Encoders and decoders are both combinational circuits. An encoder performs a conversion of an input with two to the power of n lines into an n-bit binary code at the output. On the opposite, a decoder performs a conversion of an n-bit binary code into two to the power of n unique outputs.
The circuit shown here is a 4-to-2-line encoder, and it performs a one-hot to binary conversion. One-hot means that the format of the input lines only allows one unique line to be high (‘hot wire’) at a time. So there is a total of four input combinations (1000, 0100, 0010, 0001) that can be converted into 2 bits of binary code. The circuit is not designed for other input combinations.
Encoders are very useful circuits for various reasons. Encoding can be used to minimize the number of data lines required for signal transmission. A particularly useful application for encoding is the translation of input devices into binary code. For instance, pocket calculators use encoders to translate the decimal numbers of their keypad into binary numbers so that they can be used for further operations.

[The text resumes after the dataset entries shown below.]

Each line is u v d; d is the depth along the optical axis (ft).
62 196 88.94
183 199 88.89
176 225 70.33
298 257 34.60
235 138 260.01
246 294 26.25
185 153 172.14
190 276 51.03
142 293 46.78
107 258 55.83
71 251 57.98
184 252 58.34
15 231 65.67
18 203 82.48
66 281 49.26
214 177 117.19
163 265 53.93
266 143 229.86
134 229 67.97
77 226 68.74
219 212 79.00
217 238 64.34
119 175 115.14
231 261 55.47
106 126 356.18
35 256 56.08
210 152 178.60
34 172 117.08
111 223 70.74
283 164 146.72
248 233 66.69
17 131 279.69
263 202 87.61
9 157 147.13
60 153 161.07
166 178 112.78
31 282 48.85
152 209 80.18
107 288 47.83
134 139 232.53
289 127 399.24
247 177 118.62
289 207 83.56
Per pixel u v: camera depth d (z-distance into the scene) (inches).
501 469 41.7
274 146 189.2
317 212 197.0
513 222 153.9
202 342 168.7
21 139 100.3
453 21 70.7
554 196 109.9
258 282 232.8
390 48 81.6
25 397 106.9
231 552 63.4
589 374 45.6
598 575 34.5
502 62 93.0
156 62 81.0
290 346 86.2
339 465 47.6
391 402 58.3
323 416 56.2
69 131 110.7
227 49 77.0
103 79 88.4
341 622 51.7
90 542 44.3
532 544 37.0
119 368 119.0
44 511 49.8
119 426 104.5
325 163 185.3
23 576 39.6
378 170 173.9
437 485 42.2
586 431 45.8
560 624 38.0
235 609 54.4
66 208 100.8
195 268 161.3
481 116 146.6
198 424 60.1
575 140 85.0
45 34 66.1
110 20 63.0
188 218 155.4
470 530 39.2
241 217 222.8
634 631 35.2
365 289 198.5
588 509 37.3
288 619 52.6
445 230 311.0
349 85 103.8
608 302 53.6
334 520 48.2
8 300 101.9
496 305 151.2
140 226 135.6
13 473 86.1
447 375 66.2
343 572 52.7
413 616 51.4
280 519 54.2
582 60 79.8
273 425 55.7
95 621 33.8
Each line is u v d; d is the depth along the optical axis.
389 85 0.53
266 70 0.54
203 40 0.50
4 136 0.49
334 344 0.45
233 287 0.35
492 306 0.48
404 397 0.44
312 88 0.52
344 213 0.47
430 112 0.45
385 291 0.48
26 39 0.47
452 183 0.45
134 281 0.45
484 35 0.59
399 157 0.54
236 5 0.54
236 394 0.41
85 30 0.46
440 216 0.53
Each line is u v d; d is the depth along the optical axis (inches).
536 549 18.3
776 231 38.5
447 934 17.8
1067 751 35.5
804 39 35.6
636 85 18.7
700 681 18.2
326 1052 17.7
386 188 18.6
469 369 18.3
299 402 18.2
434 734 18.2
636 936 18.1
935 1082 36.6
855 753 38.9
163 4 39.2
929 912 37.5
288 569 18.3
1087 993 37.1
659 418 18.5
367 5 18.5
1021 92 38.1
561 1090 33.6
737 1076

Also, computer keyboards use encoders to convert their alphanumeric keys into binary code that can be processed by the computer.
The decoder shown in the diagram is a 2-to-4-line decoder, and it translates 2 bits of binary code into a distinct output signal. The output signal of this decoder circuit again is in a one-hot format, and therefore only one of the four output lines can be high at a time.
Decoders have a number of useful applications. Their one-hot output signals can serve as enable signals for functional units (instruction decoding). In memory circuits they can also be used to enable different banks of memory, so in this application the inputs of decoders effectively become address lines. When a continuous counter is connected to their input lines, decoders can also be used as sequencers to turn various devices off or on in a repetitive and sequential way.